• Assigned task: Would you copy the entries that follow exactly, leaving out every picture?

• Data to use:
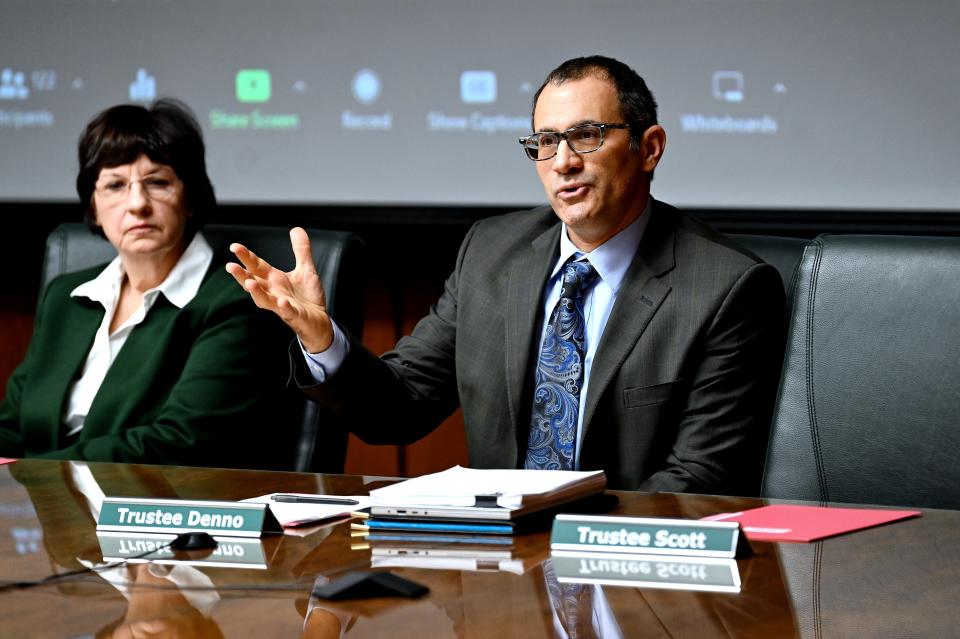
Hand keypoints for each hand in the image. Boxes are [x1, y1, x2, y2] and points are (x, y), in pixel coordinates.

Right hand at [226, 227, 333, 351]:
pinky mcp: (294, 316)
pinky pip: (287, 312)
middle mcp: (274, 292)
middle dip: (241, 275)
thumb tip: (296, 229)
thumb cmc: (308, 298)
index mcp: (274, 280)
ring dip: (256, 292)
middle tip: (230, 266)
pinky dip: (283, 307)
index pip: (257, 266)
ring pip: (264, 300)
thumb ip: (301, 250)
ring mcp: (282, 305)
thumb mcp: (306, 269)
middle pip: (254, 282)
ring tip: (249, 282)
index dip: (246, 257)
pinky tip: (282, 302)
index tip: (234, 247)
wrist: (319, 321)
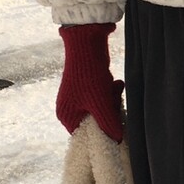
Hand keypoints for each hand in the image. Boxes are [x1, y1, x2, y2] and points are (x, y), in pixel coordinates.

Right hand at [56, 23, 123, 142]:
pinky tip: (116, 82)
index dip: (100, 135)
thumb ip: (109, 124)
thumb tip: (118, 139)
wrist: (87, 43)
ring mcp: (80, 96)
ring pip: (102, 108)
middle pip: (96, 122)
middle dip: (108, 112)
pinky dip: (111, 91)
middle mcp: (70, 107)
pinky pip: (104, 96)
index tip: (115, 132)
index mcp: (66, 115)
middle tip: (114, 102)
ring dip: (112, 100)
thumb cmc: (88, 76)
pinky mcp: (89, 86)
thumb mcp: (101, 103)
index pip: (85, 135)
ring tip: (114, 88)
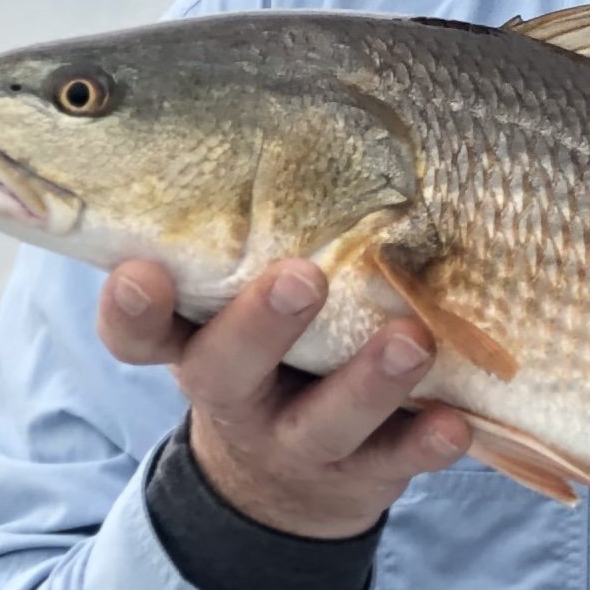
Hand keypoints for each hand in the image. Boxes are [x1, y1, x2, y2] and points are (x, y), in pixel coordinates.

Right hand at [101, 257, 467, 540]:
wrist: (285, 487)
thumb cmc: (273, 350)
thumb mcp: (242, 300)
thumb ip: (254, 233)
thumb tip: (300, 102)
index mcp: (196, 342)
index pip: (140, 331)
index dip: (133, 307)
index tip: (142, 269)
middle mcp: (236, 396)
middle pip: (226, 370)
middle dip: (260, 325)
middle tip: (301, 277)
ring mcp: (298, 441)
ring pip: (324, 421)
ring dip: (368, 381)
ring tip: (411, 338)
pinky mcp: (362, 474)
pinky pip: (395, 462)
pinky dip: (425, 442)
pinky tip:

• Answer to this task:
Hand keypoints for each hand in the image. Boxes are [x1, y1, x2, y2] and points are (x, y), in pixel coordinates.

Right hand at [226, 227, 333, 351]:
pinky mcp: (294, 316)
pinky pip: (287, 312)
middle mcp: (274, 292)
middle dip: (241, 275)
thumb tip: (296, 229)
thumb cmc: (308, 298)
index mcp: (274, 280)
ring dip: (256, 292)
middle tip: (230, 266)
pinky dip: (283, 307)
index pip: (257, 266)
ring pip: (264, 300)
thumb ip: (301, 250)
ring mcp: (282, 305)
thumb mcp: (306, 269)
middle pip: (254, 282)
ring tip: (249, 282)
index dip: (246, 257)
pinky tip: (282, 302)
index tip: (234, 247)
wrist: (319, 321)
Hand keypoints for each hand in the image. Boxes are [x1, y1, x2, y2] and points are (x, y), in pixel coordinates.

Right hand at [56, 23, 123, 142]:
pinky tip: (116, 82)
index dip: (100, 135)
thumb ip: (109, 124)
thumb tip: (118, 139)
wrist: (87, 43)
ring mcp: (80, 96)
ring pip: (102, 108)
middle pip: (96, 122)
middle dip: (108, 112)
pinky dip: (111, 91)
middle mcp: (70, 107)
pinky pip: (104, 96)
index tip: (115, 132)
index mcp: (66, 115)
middle tip: (114, 102)
ring dip: (112, 100)
thumb cmc: (88, 76)
pinky mcp: (89, 86)
thumb mcp: (101, 103)
index pip: (85, 135)
ring tip: (114, 88)
Hand keypoints for each hand in the image. Boxes are [x1, y1, x2, y2] and points are (x, y), in pixel coordinates.

Right hand at [101, 257, 467, 540]:
wrist: (285, 487)
thumb cmc: (273, 350)
thumb mcp: (242, 300)
thumb ip: (254, 233)
thumb tip: (300, 102)
index mcp: (196, 342)
index pip: (140, 331)
index dip: (133, 307)
index tip: (142, 269)
middle mcp: (236, 396)
middle pip: (226, 370)
middle dip: (260, 325)
middle tip: (301, 277)
ring mcp: (298, 441)
ring pip: (324, 421)
ring dip: (368, 381)
ring tip: (411, 338)
pinky mcp: (362, 474)
pinky pip: (395, 462)
pinky dip: (425, 442)
pinky tip:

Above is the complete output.